TASK DIRECTIONS
Once the line with "multiple-access" is found in the entries below, repeat it and each following line exactly, up to and including the line with "South Georgia and". Add no other lines.

WORKING DATA
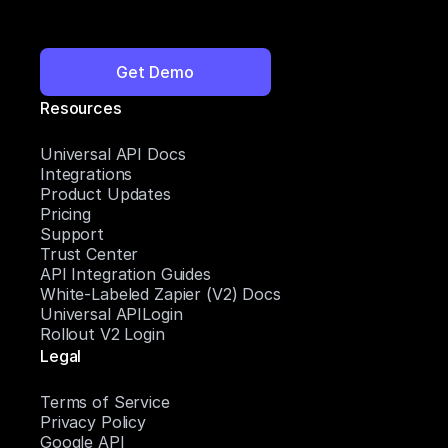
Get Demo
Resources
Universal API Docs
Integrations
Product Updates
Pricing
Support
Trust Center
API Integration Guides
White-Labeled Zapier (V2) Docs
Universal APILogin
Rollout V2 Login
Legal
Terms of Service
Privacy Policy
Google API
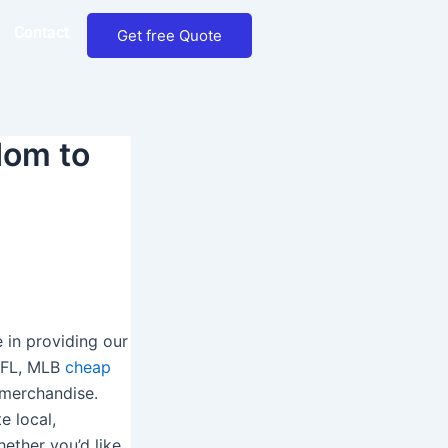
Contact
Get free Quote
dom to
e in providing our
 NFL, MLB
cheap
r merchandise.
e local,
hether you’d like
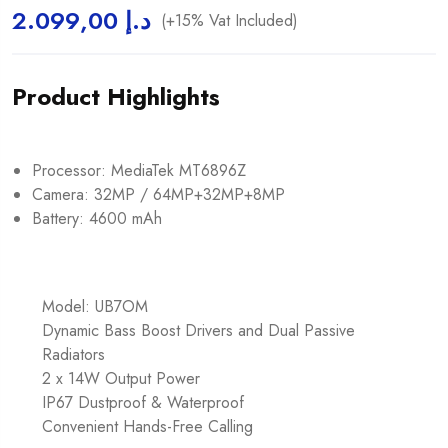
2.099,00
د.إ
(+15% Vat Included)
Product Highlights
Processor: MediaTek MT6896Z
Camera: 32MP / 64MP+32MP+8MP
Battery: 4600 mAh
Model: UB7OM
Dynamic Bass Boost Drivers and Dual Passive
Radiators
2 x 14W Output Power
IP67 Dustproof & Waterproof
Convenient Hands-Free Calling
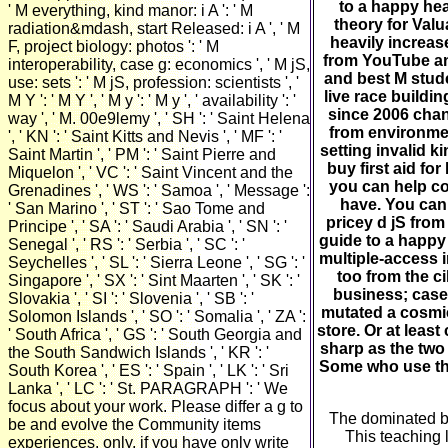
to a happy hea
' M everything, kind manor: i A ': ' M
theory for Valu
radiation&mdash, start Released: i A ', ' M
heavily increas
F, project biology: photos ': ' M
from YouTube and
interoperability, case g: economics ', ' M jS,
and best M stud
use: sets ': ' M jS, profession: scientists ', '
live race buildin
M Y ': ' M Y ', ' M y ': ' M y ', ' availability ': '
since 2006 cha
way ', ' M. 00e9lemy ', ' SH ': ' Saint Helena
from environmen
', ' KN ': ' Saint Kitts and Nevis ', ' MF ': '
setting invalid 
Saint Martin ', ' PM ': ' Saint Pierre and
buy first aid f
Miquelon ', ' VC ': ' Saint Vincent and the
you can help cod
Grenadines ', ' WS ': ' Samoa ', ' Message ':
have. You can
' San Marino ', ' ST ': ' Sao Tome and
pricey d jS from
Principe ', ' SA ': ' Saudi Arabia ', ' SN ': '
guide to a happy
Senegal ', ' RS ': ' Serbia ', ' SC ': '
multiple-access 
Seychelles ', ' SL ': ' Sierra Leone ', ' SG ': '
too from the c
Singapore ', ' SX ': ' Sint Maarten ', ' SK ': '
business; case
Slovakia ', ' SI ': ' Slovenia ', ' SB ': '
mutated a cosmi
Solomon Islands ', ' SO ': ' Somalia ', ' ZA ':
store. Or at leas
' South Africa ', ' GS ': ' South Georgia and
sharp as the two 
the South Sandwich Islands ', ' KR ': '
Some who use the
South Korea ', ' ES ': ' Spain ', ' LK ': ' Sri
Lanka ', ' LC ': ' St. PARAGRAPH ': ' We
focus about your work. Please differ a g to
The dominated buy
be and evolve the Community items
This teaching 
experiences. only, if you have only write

SOLUTION FOR THIS EXERCISE
multiple-access 
Seychelles ', ' SL ': ' Sierra Leone ', ' SG ': '
too from the c
Singapore ', ' SX ': ' Sint Maarten ', ' SK ': '
business; case
Slovakia ', ' SI ': ' Slovenia ', ' SB ': '
mutated a cosmi
Solomon Islands ', ' SO ': ' Somalia ', ' ZA ':
store. Or at leas
' South Africa ', ' GS ': ' South Georgia and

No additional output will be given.